Tuesday, May 14, 2019

Abandoned Lime Kiln and Santa Fe RR Branch

A lime kiln from a limestone quarry is preserved in the Keepataw County Forest Preserve. The official parking lot is on top of the river bluff. To see this kiln, you need to park in a picnic area off Bluff Road and walk to the Veterans Memorial Trail and go south under I-355.
20140820 0035 taken from Veterans Memorial Trail
The Keepataw site is significant both for its association with the giant Western Stone Company and its long-time president, Martin B. Madden, and for what it can reveal about large-scale turn-ofthe-century limestone quarrying and processing operations. Between 1889 and 1918, the Keepataw site was part of the vast holdings of Western Stone, "the largest company of its kind in America."1 This giant combine of six important Des Plaines Valley quarrying companies was formed in 1889, just as local limestone was being supplanted as a building material by Indiana Bedford limestone and various stone substitutes....By 1920, the company had long since ceased active operation.
Forest Preserve District of Will County posted
Throwback Thursday, history edition: If you visit Keepataw Preserve you will be treated to one of the most breathtaking views available in any Will County forest preserve. Even if you've never stepped foot in the preserve, there's a good chance you've seen an iconic part of it while traveling on I-355, in the form a single smokestack of an old kiln that rises from the uninhibited vegetation that surrounds it.
A History of Stone Transforms Des Plaines River Valley
Will County Center for Economic Development: Lemont was originally known as Keepataw after the Potawatomi chief. Lots to learn about the rich history of #WillCounty.

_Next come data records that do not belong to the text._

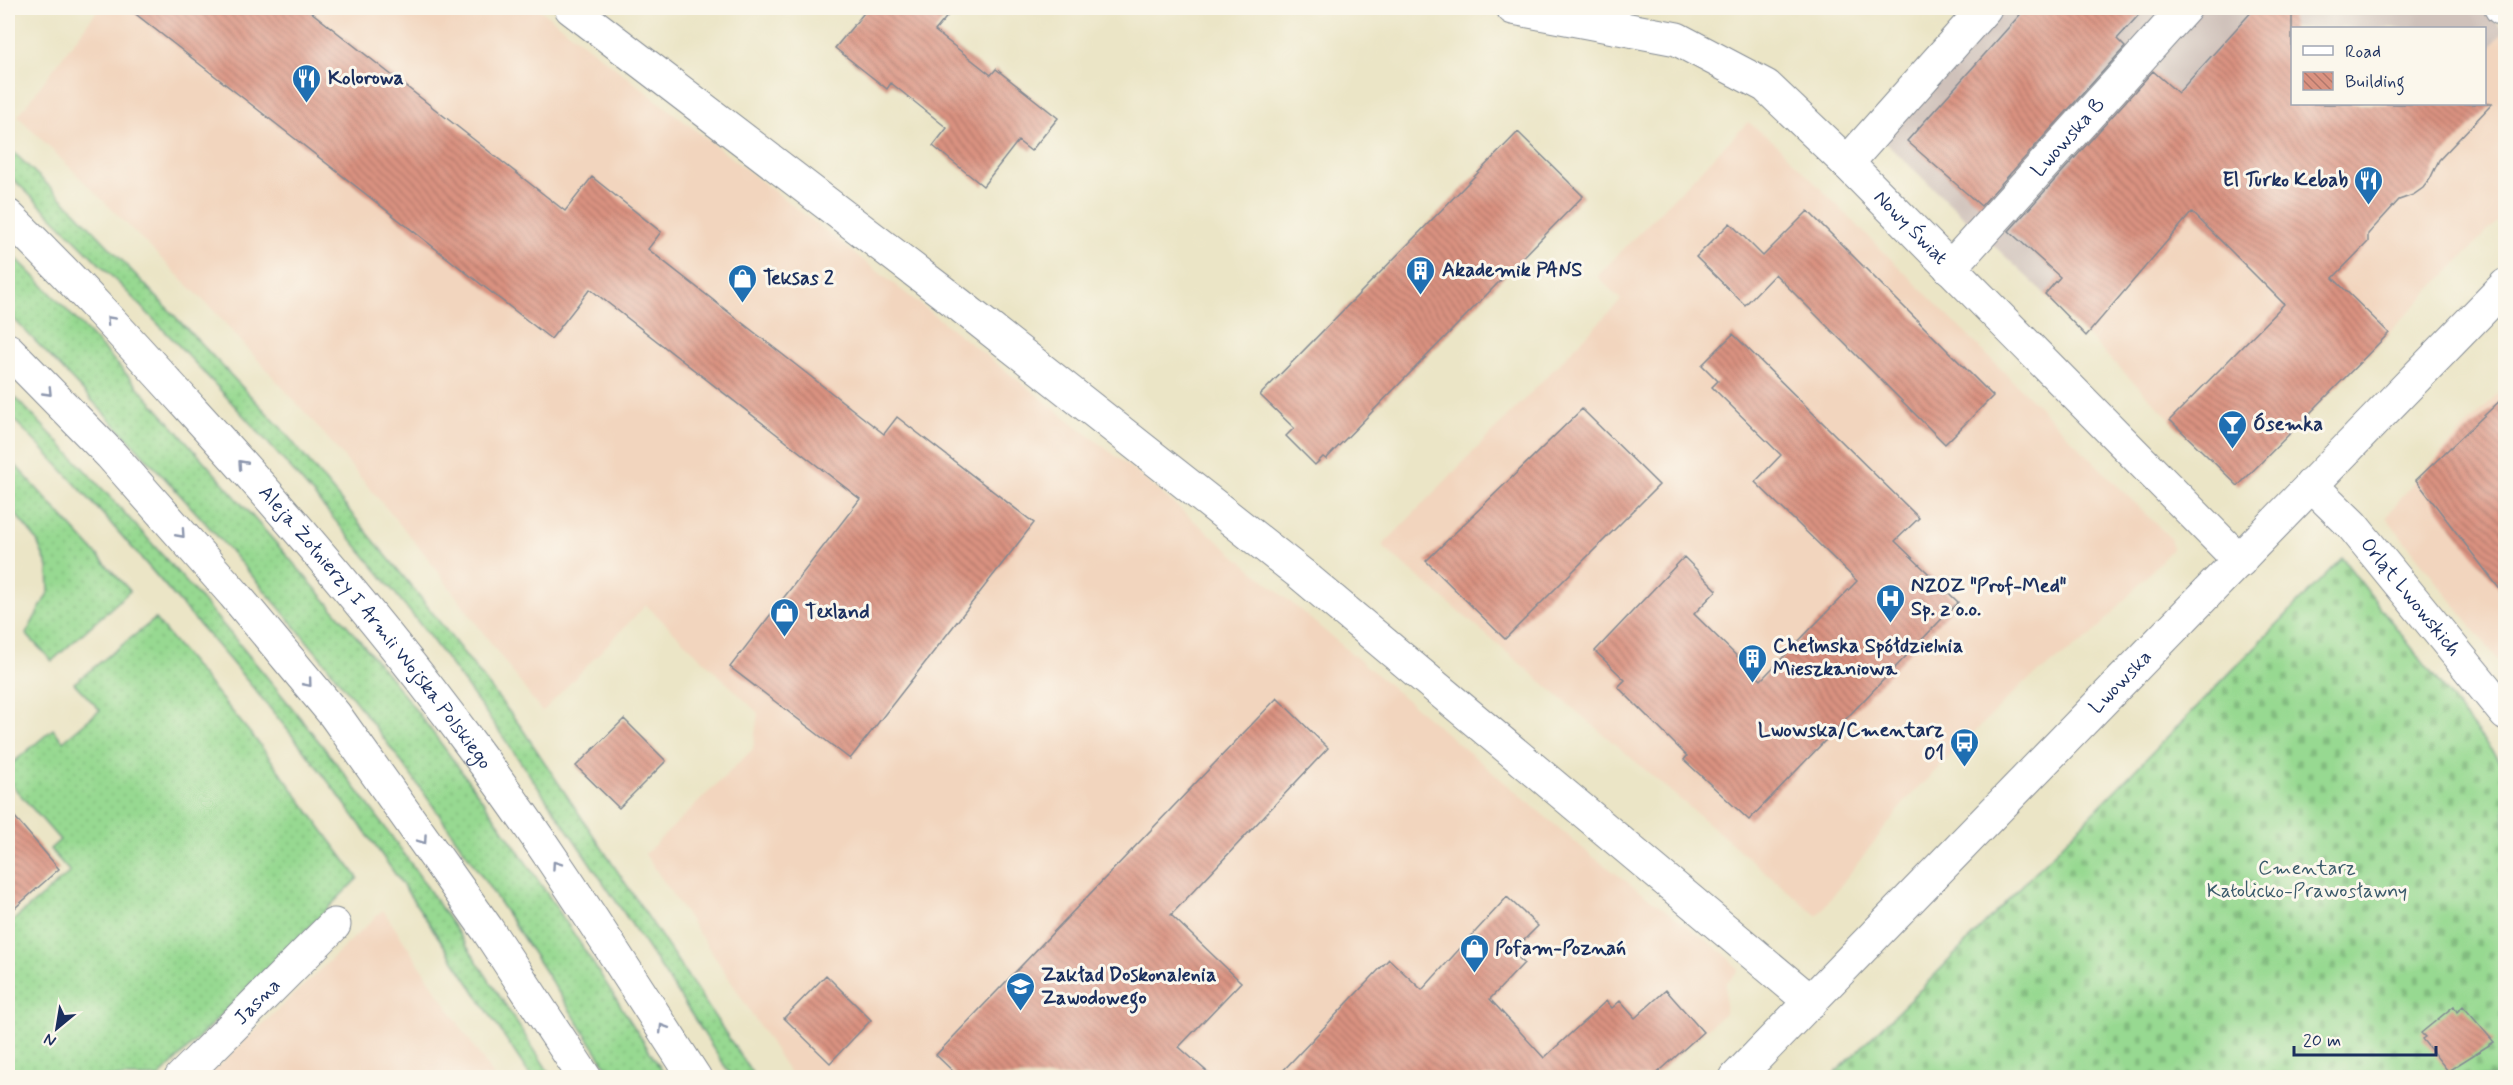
<svg xmlns="http://www.w3.org/2000/svg" width="2513" height="1085" font-family="Mynerve,sans-serif">
<style>
.built{fill:#f2d5be}
.industrial{fill:#cfc1ba}
.grass{fill:url(#grass-dots);stroke:#598478;stroke-width:1.5}
.cemetery{fill:url(#cemetery-stones);stroke:#598478;stroke-width:1.5}
.building{fill:url(#building-back-hatch)}
.lines{fill:none;stroke-linecap:round;stroke-linejoin:round}
.minor-casing{stroke:#838a92;stroke-width:35}
.secondary-casing{stroke:#838a92;stroke-width:35}
.minor{stroke:#fff;stroke-width:33}
.secondary{stroke:#fff;stroke-width:33}
.oneway{stroke:#8d97ae}
.labels{text-anchor:middle;dominant-baseline:central;stroke-width:6;stroke-linejoin:round;paint-order:stroke}
.poi-label{font-size:20px;font-weight:bold;fill:#1b2f5e;stroke:#fbf7ec;text-anchor:start}
.street-label{font-size:20px;fill:#1b2f5e;stroke:#fbf7ec}
.park-label{font-size:20px;fill:#3a5a6b;stroke:#fbf7ec}
</style>
<defs>
<pattern id="grass-dots" width="8" height="8" patternUnits="userSpaceOnUse" patternTransform="scale(1.5)"><rect width="8" height="8" fill="#97d991"/><path d="M2 2h.1M6 6h.1" fill="none" stroke="#82bb7f" stroke-width="1.8" stroke-linecap="round"/></pattern>
<pattern id="cemetery-stones" width="16" height="16" patternUnits="userSpaceOnUse" patternTransform="scale(1.5)"><rect width="16" height="16" fill="#97d991"/><path d="M2 7V4a2 2 0 0 1 4 0v3zM10 15v-3a2 2 0 0 1 4 0v3z" fill="#82bb7f"/></pattern>
<pattern id="building-back-hatch" width="6" height="6" patternUnits="userSpaceOnUse" patternTransform="scale(1.5)"><rect width="6" height="6" fill="#da9280"/><path d="M-1 5l2 2M0 0l6 6M5-1l2 2" fill="none" stroke="#b0786c"/></pattern>
</defs>
<rect width="100%" height="100%" fill="#fbf7ec"/>
<filter id="ink" filterUnits="userSpaceOnUse"><feTurbulence type="fractalNoise" baseFrequency=".0167" numOctaves="2"/><feDisplacementMap in="SourceGraphic" scale="12" xChannelSelector="R" yChannelSelector="G"/><feConvolveMatrix kernelMatrix="1 2 1 2 8 2 1 2 1" color-interpolation-filters="sRGB"/></filter>
<filter id="wash" filterUnits="userSpaceOnUse"><feTurbulence type="fractalNoise" baseFrequency=".008" numOctaves="4" result="noise"/><feDisplacementMap in="SourceGraphic" scale="24" xChannelSelector="R" yChannelSelector="G"/><feGaussianBlur stdDeviation="1.35" result="paint"/><feColorMatrix in="noise" values="0 0 0 0 0 0 0 0 0 0 0 0 0 0 0 0 0 1.4 0 .05"/><feComposite in="paint" operator="in"/></filter>
<g filter="url(#wash)">
<rect width="100%" height="100%" fill="#ebe5c6"/>
<path class="built" d="M 94,8 L 538,8 L 1135,471 L 1592,856 L 1725,954 L 1739,970 L 1726,983 L 1725,1013 L 1653,1077 L 792,1077 L 725,972 L 645,854 L 753,749 L 758,713 L 646,605 L 542,712 L 424,553 L 319,428 L 215,312 L 18,116 L 97,11 Z
M 2505,30 L 2505,214 L 2238,486 L 2045,294 L 2187,133 L 2345,194 L 2430,104 L 2434,106 L 2436,104 L 2484,104 L 2485,52 Z
M 1748,122 L 1774,142 L 2170,538 L 2172,549 L 2090,637 L 2024,683 L 1908,798 L 1817,916 L 1382,546 L 1621,300 L 1597,276 Z
M 2505,386 L 2505,669 L 2386,517 L 2416,480 Z
M 383,910 L 494,1077 L 207,1077 Z"/>
<path class="industrial" d="M 1981,8 L 2483,8 L 2505,30 L 2485,53 L 2484,28 L 2292,28 L 2292,104 L 2430,104 L 2345,194 L 2186,133 L 2045,294 L 1871,129 Z"/>
<path class="grass" d="M 8,147 L 76,212 L 281,428 L 417,593 L 521,727 L 755,1077 L 732,1077 C 682,999 630,921 577,844 C 521,762 465,680 403,603 C 282,451 148,308 8,174 Z
M 8,250 C 91,332 168,420 246,509 C 307,579 371,650 427,725 C 513,838 590,957 666,1077 L 613,1077 C 540,963 466,848 385,740 C 271,588 140,449 8,313 Z
M 8,390 C 136,520 256,658 367,803 C 433,891 492,985 552,1077 L 531,1077 C 472,988 414,898 350,811 C 298,739 240,671 181,604 C 125,539 69,474 8,414 Z
M 8,457 L 130,591 L 52,661 L 26,634 L 49,591 L 48,567 L 36,539 L 8,505 Z
M 155,619 L 260,745 L 358,878 L 159,1077 L 8,1077 L 8,925 L 70,872 L 50,849 L 60,840 L 11,784 L 8,787 L 8,767 L 53,729 L 63,741 L 100,710 L 74,683 Z"/>
<path class="cemetery" d="M 2342,558 L 2505,768 L 2505,1077 L 1830,1078 L 1921,989 Z"/>
<g id="blocks">
<path class="building" d="M 128,8 L 306,8 L 565,211 L 592,177 L 661,232 L 648,249 L 884,434 L 897,417 L 1034,523 L 850,759 L 730,667 L 860,499 L 590,289 L 551,339 Z
M 868,8 L 954,8 L 935,31 L 991,75 L 996,69 L 1058,118 L 1031,151 L 1018,141 L 983,186 L 933,146 L 947,128 L 891,83 L 887,89 L 835,48 Z
M 2026,8 L 2145,8 L 2117,39 L 2125,47 L 1981,206 L 1907,141 Z
M 2255,8 L 2292,8 L 2292,104 L 2492,104 L 2439,160 L 2430,179 L 2423,188 L 2413,195 L 2399,200 L 2368,234 L 2368,242 L 2333,278 L 2389,333 L 2238,486 L 2170,420 L 2284,304 L 2192,212 L 2086,336 L 2045,294 L 2060,277 L 2009,231 L 2153,71 L 2178,93 Z
M 1518,132 L 1583,196 L 1326,459 L 1323,457 L 1315,465 L 1286,436 L 1294,428 L 1260,395 Z
M 1808,211 L 1993,396 L 1945,444 L 1775,274 L 1745,305 L 1696,257 L 1730,223 L 1763,256 Z
M 1733,334 L 1919,518 L 1895,541 L 1958,602 L 1749,820 L 1684,760 L 1687,756 L 1618,687 L 1625,680 L 1595,651 L 1684,557 L 1717,590 L 1694,614 L 1761,680 L 1857,581 L 1755,482 L 1781,455 L 1712,387 L 1718,381 L 1702,365 Z
M 2505,396 L 2505,596 L 2416,480 Z
M 1582,409 L 1659,485 L 1505,639 L 1426,561 Z
M 1277,698 L 1328,748 L 1171,915 L 1241,982 L 1179,1047 L 1213,1077 L 959,1077 L 936,1055 Z
M 624,719 L 666,761 L 619,808 L 576,766 Z
M 8,809 L 59,869 L 8,914 Z
M 1507,897 L 1538,926 L 1512,952 L 1524,963 L 1490,999 L 1544,1058 L 1606,1001 L 1612,1008 L 1620,1001 L 1635,1018 L 1666,990 L 1703,1032 L 1653,1077 L 1277,1077 L 1389,959 L 1422,990 Z
M 826,975 L 871,1020 L 830,1063 L 784,1018 Z
M 2454,1006 L 2457,1012 L 2463,1006 L 2494,1042 L 2448,1071 L 2422,1039 L 2425,1037 L 2421,1033 Z"/>
</g>
</g>
<g filter="url(#ink)">
<use href="#blocks" fill-opacity="0" stroke="#838a92" stroke-width="1.5"/>
<g class="lines">
<defs>
<g id="minor">
<path d="M 571,8 L 957,303 L 1301,574 L 1811,1002"/>
<path id="s1" d="M 1513,8 L 1677,39 L 1766,86 L 1847,163 L 2240,561"/>
<path d="M 2501,8 L 2506,11"/>
<path d="M 1847,163 L 1985,8"/>
<path id="s2" d="M 1950,268 L 2185,8"/>
<path id="s3" d="M 2311,485 L 2352,525 L 2506,714"/>
<path id="s4" d="M 181,1078 L 334,925"/>
</g>
<g id="secondary">
<path id="s5" d="M 8,216 C 72,278 131,343 191,409 C 290,517 385,628 472,746 C 552,853 622,966 695,1078"/>
<path d="M 8,350 L 111,455 L 234,594 L 335,715 L 487,929 L 585,1078"/>
<path id="s6" d="M 1736,1078 L 2506,285"/>
</g>
</defs>
<use href="#minor" class="minor-casing"/>
<use href="#secondary" class="secondary-casing"/>
<use href="#minor" class="minor"/>
<use href="#secondary" class="secondary"/>
</g>
<defs><path id="oneway-chevron" d="M-2-3.5L2.5 0L-2 3.5" fill="none" stroke-width="1.6" stroke-linecap="round" stroke-linejoin="round" transform="scale(1.5)"/></defs>
<g class="oneway">
<use href="#oneway-chevron" transform="translate(110 320) rotate(-133)"/>
<use href="#oneway-chevron" transform="translate(48 392) rotate(46)"/>
<use href="#oneway-chevron" transform="translate(242 464) rotate(-132)"/>
<use href="#oneway-chevron" transform="translate(181 534) rotate(48)"/>
<use href="#oneway-chevron" transform="translate(308 683) rotate(50)"/>
<use href="#oneway-chevron" transform="translate(423 840) rotate(55)"/>
<use href="#oneway-chevron" transform="translate(556 865) rotate(-125)"/>
<use href="#oneway-chevron" transform="translate(663 1028) rotate(-122)"/>
</g>
</g>
<defs>
<symbol id="restaurant-pin" viewBox="-11 -11 22 30"><path d="M0 17L-7.5 6A9.5 9.5 0 1 1 7.5 6Z" fill="#1f6fb2" stroke="#fbf7ec"/><path d="M-5-6h1v4h1v-4h1v4h1v-4h1v5L-1.5 .5V6h-2V.5L-5-1ZM5-6V6H3V1.5H1.5Q1.5-4 5-6Z" fill="#fff"/></symbol>
<symbol id="building-pin" viewBox="-11 -11 22 30"><path d="M0 17L-7.5 6A9.5 9.5 0 1 1 7.5 6Z" fill="#1f6fb2" stroke="#fbf7ec"/><path d="M-4-6H4V6H1V3H-1V6H-4ZM-2.5-4.3h1.7v1.8h-1.7ZM.8-4.3h1.7v1.8H.8ZM-2.5-1h1.7V.8h-1.7ZM.8-1h1.7V.8H.8Z" fill="#fff"/></symbol>
<symbol id="shop-pin" viewBox="-11 -11 22 30"><path d="M0 17L-7.5 6A9.5 9.5 0 1 1 7.5 6Z" fill="#1f6fb2" stroke="#fbf7ec"/><path d="M-5-2.5h2.3a2.7 3.5 0 0 1 5.4 0H5L5.5 6h-11ZM-1.5-2.5h3a1.5 2.3 0 0 0-3 0Z" fill="#fff"/></symbol>
<symbol id="bar-pin" viewBox="-11 -11 22 30"><path d="M0 17L-7.5 6A9.5 9.5 0 1 1 7.5 6Z" fill="#1f6fb2" stroke="#fbf7ec"/><path d="M-6-5H6L.8 .8V4.5H3.5V6h-7V4.5H-.8V.8Z" fill="#fff"/></symbol>
<symbol id="hospital-pin" viewBox="-11 -11 22 30"><path d="M0 17L-7.5 6A9.5 9.5 0 1 1 7.5 6Z" fill="#1f6fb2" stroke="#fbf7ec"/><path d="M-5-5h3v3.5h4V-5h3V5h-3V1.5h-4V5h-3Z" fill="#fff"/></symbol>
<symbol id="bus-pin" viewBox="-11 -11 22 30"><path d="M0 17L-7.5 6A9.5 9.5 0 1 1 7.5 6Z" fill="#1f6fb2" stroke="#fbf7ec"/><path d="M-5-6H5V4H4V6H2V4H-2V6H-4V4H-5ZM-3.5-4V0h7V-4ZM-3.5 1.2v1.5H-2V1.2ZM2 1.2v1.5H3.5V1.2Z" fill="#fff"/></symbol>
<symbol id="university-pin" viewBox="-11 -11 22 30"><path d="M0 17L-7.5 6A9.5 9.5 0 1 1 7.5 6Z" fill="#1f6fb2" stroke="#fbf7ec"/><path d="M0-5L7-2L0 1L-7-2ZM-4 1L0 2.5L4 1V4Q0 6-4 4Z" fill="#fff"/></symbol>
</defs>
<g fill-rule="evenodd">
<use href="#restaurant-pin" x="290" y="62" width="33" height="45"/>
<use href="#restaurant-pin" x="2352" y="164" width="33" height="45"/>
<use href="#building-pin" x="1404" y="254" width="33" height="45"/>
<use href="#shop-pin" x="726" y="262" width="33" height="45"/>
<use href="#bar-pin" x="2216" y="408" width="33" height="45"/>
<use href="#hospital-pin" x="1874" y="582" width="33" height="45"/>
<use href="#shop-pin" x="768" y="596" width="33" height="45"/>
<use href="#building-pin" x="1736" y="642" width="33" height="45"/>
<use href="#bus-pin" x="1948" y="726" width="33" height="45"/>
<use href="#shop-pin" x="1458" y="932" width="33" height="45"/>
<use href="#university-pin" x="1004" y="970" width="33" height="45"/>
</g>
<g class="labels">
<g class="poi-label">
<text x="328" y="78">Kolorowa</text>
<text x="2348" y="180" text-anchor="end">El Turko Kebab</text>
<text x="1442" y="270">Akademik PANS</text>
<text x="763" y="278">Teksas 2</text>
<text x="2253" y="424">Ósemka</text>
<text x="1911" y="586">NZOZ "Prof-Med"<tspan x="1911" dy="23">Sp. z o.o.</tspan></text>
<text x="805" y="612">Texland</text>
<text x="1773" y="646">Chełmska Spółdzielnia<tspan x="1773" dy="23">Mieszkaniowa</tspan></text>
<text x="1944" y="730" text-anchor="end">Lwowska/Cmentarz<tspan x="1944" dy="23">01</tspan></text>
<text x="1495" y="948">Pofam-Poznań</text>
<text x="1041" y="975">Zakład Doskonalenia<tspan x="1041" dy="23">Zawodowego</tspan></text>
</g>
<g class="street-label">
<text stroke="none"><textPath href="#s2" startOffset="176">Lwowska B</textPath></text>
<text stroke="none"><textPath href="#s1" startOffset="470">Nowy Świat</textPath></text>
<text stroke="none"><textPath href="#s3" startOffset="150">Orląt Lwowskich</textPath></text>
<text stroke="none"><textPath href="#s5" startOffset="552">Aleja Żołnierzy I Armii Wojska Polskiego</textPath></text>
<text stroke="none"><textPath href="#s6" startOffset="552">Lwowska</textPath></text>
<text stroke="none"><textPath href="#s4" startOffset="108">Jasna</textPath></text>
</g>
<g class="park-label">
<text x="2307" y="868">Cmentarz<tspan x="2307" dy="23">Katolicko-Prawosławny</tspan></text>
</g>
</g>
<rect width="2513" height="1085" fill="none" stroke="#fbf7ec" stroke-width="30"/>
<rect x="2291" y="27" width="195" height="78" fill="#fbf7ec" stroke="#a1a7b3" stroke-width="1.5"/>
<rect x="2303" y="46" width="30" height="9" fill="#ffffff" stroke="#a1a7b3" stroke-width="1.5"/>
<text x="2345" y="57" font-size="18" fill="#1b2f5e">Road</text>
<rect x="2303" y="72" width="30" height="18" fill="url(#building-back-hatch)" stroke="#a1a7b3" stroke-width="1.5"/>
<text x="2345" y="87" font-size="18" fill="#1b2f5e">Building</text>
<g transform="translate(57 1028) rotate(210)" stroke="#fbf7ec" stroke-width="4.5" paint-order="stroke">
<path d="M0-4.5L10 22L0 15L-10 22Z" fill="#1b2f5e"/>
<text y="-9" font-size="16" font-weight="bold" text-anchor="middle" fill="#1b2f5e">N</text>
</g>
<path d="M2294 1046v9h142v-9" fill="none" stroke="#1b2f5e" stroke-width="3"/>
<text x="2303" y="1046" font-size="18" fill="#1b2f5e" stroke="#fbf7ec" stroke-width="4.5" paint-order="stroke">20 m</text>
</svg>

The quarry was served by the Chicago Santa Fe & California Railway (an ATSF subsidiary).
1940 Aerial Photo from ILHAP plus Paint

Satellite plus Paint
The arch-res.com reference has much more information about the rise and fall of dimension stone production in the Des Plaines Valley. The superior weathering qualities of Bedford Limestone, labor problems, and new construction materials such as "terra cotta, artificial stone, and Portland cement" doomed the local industry by the early 1900s. Bedford Limestone was also better for dimension stones because it could be cut thinner because it was harder.

Quarrying companies also often maintained on-site facilities for the production of lime, a limestone by-product used in making mortar and portland cement, among other things. Lime is derived from limestone by heating the stone to between 900 and 1,000 degrees, and thereby freeing carbonic acid gas (carbon dioxide).
Commercial lime burning has long been done in permanent structures known as lime kilns. In the late nineteenth and early twentieth centuries, lime kilns were of two general types: intermittent kilns and continuous kilns. Intermittent kilns needed to be cooled and reloaded between each burning. Continuous kilns, as their name implies, could be fueled and loaded without interruption.
[arch-res.com, pp20-21]
Continuous kilns fell into three sub-categories: mixed feed, separate feed, and rotary kilns. Mixed feed kilns were so named because limestone and fuel were charged into the kiln in alternate layers. One type of mixed feed kiln, dubbed by Grimsley in 1906 as the "old type," were square stone "pot" kilns. Grimsley described these as 18 to 20 feet high and 10 to 12 feet square. These kilns were fired with coal, although a wood fire was built at the bottom to start the lowest layer of coal burning. As the fire gradually worked its way up the kiln, the burned lime was removed and new layers of coal and limestone were fed from the top. According to Grimsley, "the kilns [were] cheap in construction, the process of burning [was] simple, and the lime [was] usually of good degree of strength, but [was] apt to be dark in color."
[arch-res.com, p22]
The separate feed kiln type, which by 1905 was said to be "used at most of the larger lime-burning plants," comprised a wide variety of patent kilns.103 In general, these kilns, rising 25 to 35 feet, were taller than the mixed feed kilns. Most were sheathed in steel or iron and lined with fire brick, although some were constructed of stone. The limestone was charged from the top, as in mixed feed kilns. The fuel, however, was burned in separate furnaces located either inside or outside the wall of the kiln. Thus, the limestone was burned by the hot furnace gases, rather than by the fuel itself. As in the mixed feed kilns, the burned lime was removed from the bottom of the kiln. One typical separate feed kiln, the Keystone kiln, was raised above the ground so that the burned lime could be discharged from the bottom of the kiln directly into small rail cars running beneath it.